Low-wage workers, who make up a large and growing share of the U.S. workforce, are especially vulnerable to financial hits that can result from on-the-job injuries and illnesses.
That’s according to a policy brief released by researchers at The George Washington University and based on a study conducted at UC Davis. The policy brief was released along with a white paper showing that such workplace injuries and illnesses cost the nation more than $39 billion in 2010.
“Workers earning the lowest wages are the least likely to have paid sick leave, so missing work to recuperate from a work-related injury or illness often means smaller paychecks,” said the brief’s lead author, Celeste Monforton, a professorial lecturer in environmental and occupational health at George Washington. “For the millions of Americans living paycheck to paycheck, a few missed shifts can leave families struggling to pay rent and buy groceries.”
The policy brief analyzes and contextualizes research by health economist J. Paul Leigh, professor of public health sciences at UCD.
At the request of Monforton and colleague Liz Borkowski, Leigh returned to data he analyzed for a UCD study published in the December 2011 issue of the “Milbank Quarterly,” which estimated the overall costs of occupational illnesses and injuries in the United States at $250 billion annually. The new study specifically evaluated costs of occupational injury and disease within low-wage occupations.
“Research on work-related injuries and how they affect the lives of lower-wage employees is extremely rare,” Leigh said. “The 2011 and current studies prove that the safety of workers and how their job-related injuries are paid for need more attention from policymakers, and that this is especially true for those working at lowest end of the pay scales.”
For the new study, Leigh zeroed in on approximately 31 million people — 22 percent of the U.S. workforce — in 65 occupations for whom the median wage is below $11.19 per hour.

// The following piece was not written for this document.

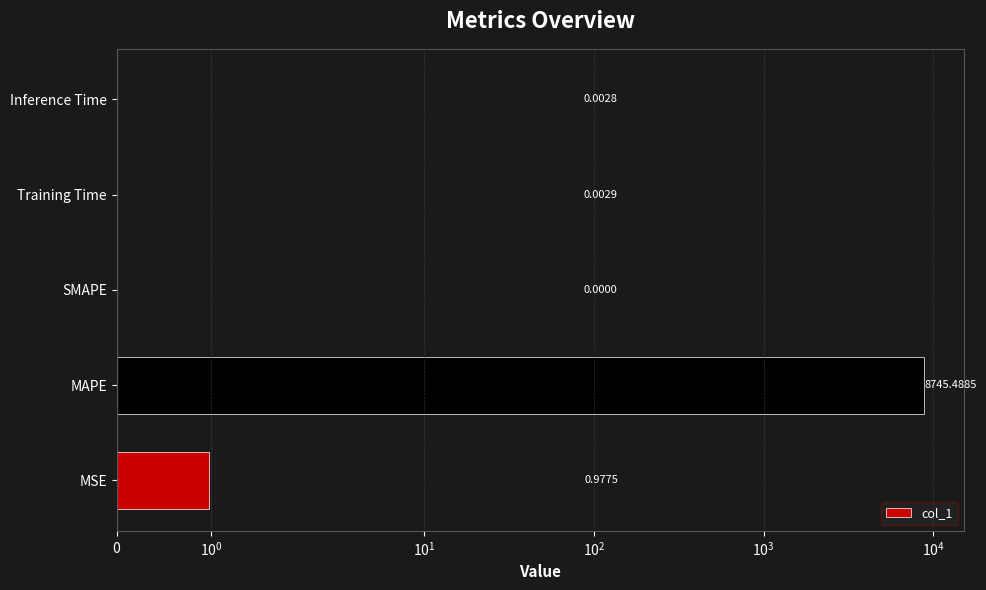

What is the difference between the second highest and minimum values?

1.0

Janitors, house cleaners, restaurant workers and others earning that wage full-time will bring home just $22,350 per year — an amount that means a family of four must subsist at the poverty line.
Leigh calculated that in 2010, 596 low-wage workers suffered fatal on-the-job injuries and 12,415 died from occupational ailments such as black lung disease or certain kinds of cancer. Another 1.6 million suffered from non-fatal injuries, and 87,857 developed non-fatal occupational health problems such as asthma.

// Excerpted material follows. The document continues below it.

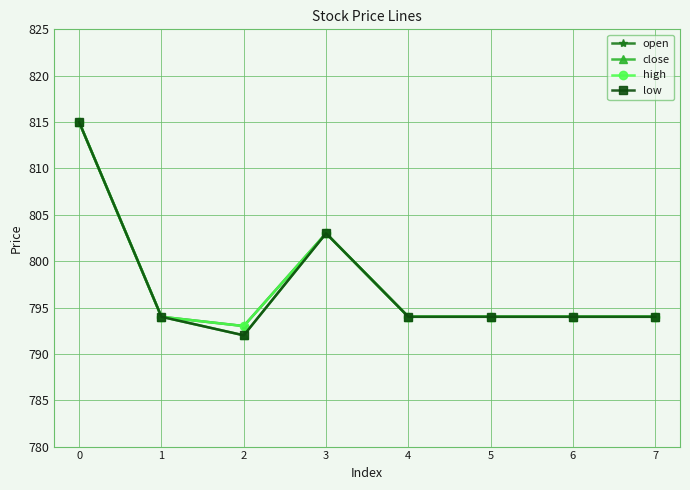

Is this an area chart (filled region under the line)?

No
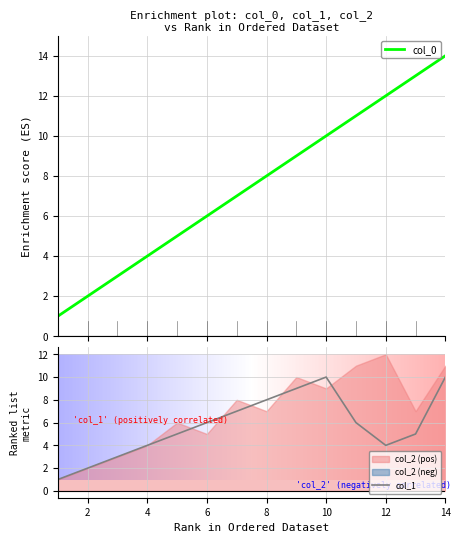

What is the maximum value shown in the chart?

14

The costs of the 1.73 million injuries and illness amounted to $15 billion for medical care and another $24 billion for lost productivity — the cost when injured or sick workers cannot perform their jobs or daily household duties.

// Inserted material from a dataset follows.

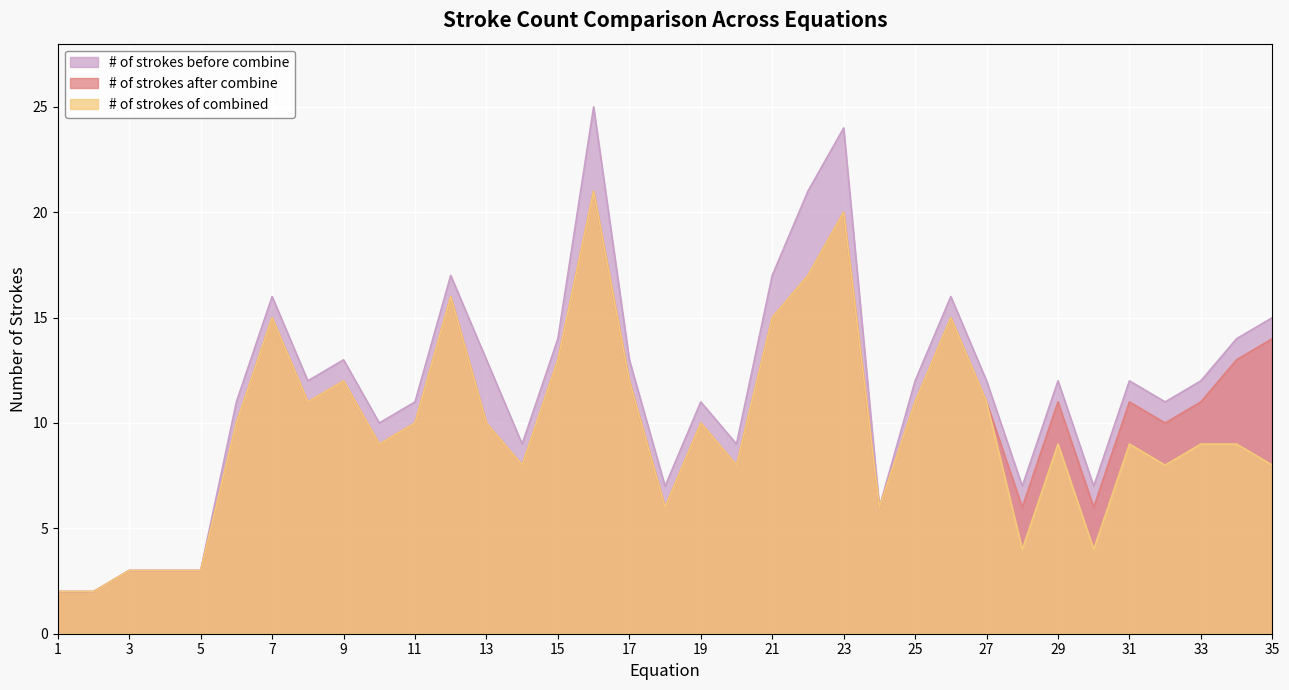

In # of strokes after combine, how many points are higher than both neighbors (excluding endpoints)?

9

The policy brief explains that workers’ compensation insurance either does not apply or fails to cover many of these costs, which can bankrupt families living on the margin. In some cases, employers do not have to offer this kind of insurance to employees.
And even workers who do have the coverage often get an unexpected surprise after an on-the-job injury or illness: Insurers generally do not have to provide wage replacement until the worker has lost between three and seven consecutive shifts. Workers at the low end of the wage scale are often discouraged from reporting on-the-job injuries as work-related — which leaves them with no insurance benefits at all, the brief says.
Leigh calculated that insurers cover less than one-fourth of the costs of occupational injuries and illnesses. The rest falls on workers’ families, non-workers’-compensation health insurers and taxpayer-funded programs like Medicaid.
“When low-wage workers miss even a few days of pay while recovering from an occupational injury or illness, the effects spread quickly,” Borkowski said, noting that fewer than one in five low-wage workers has access to paid sick leave. “They will usually have to cut back on their spending right away, which affects the local economy.”
Borkowski added that families with children might skip meals or cut back on the heat, money-saving tactics that can put vulnerable family members such as children at risk of developmental delays and poor performance in school.
The brief suggests that policymakers should address this public-health problem more forcefully by improving workplace safety and strengthening the safety net to reduce the negative impacts caused by the injuries and illnesses that still occur.
“On average, more than 4,000 workers are injured on the job each day,” Monforton said. “If we make workplaces safer, we not only stop losing billions of dollars each year, but we also could reduce the pain and suffering and financial impact on thousands of low-wage, hard-working Americans and their families.”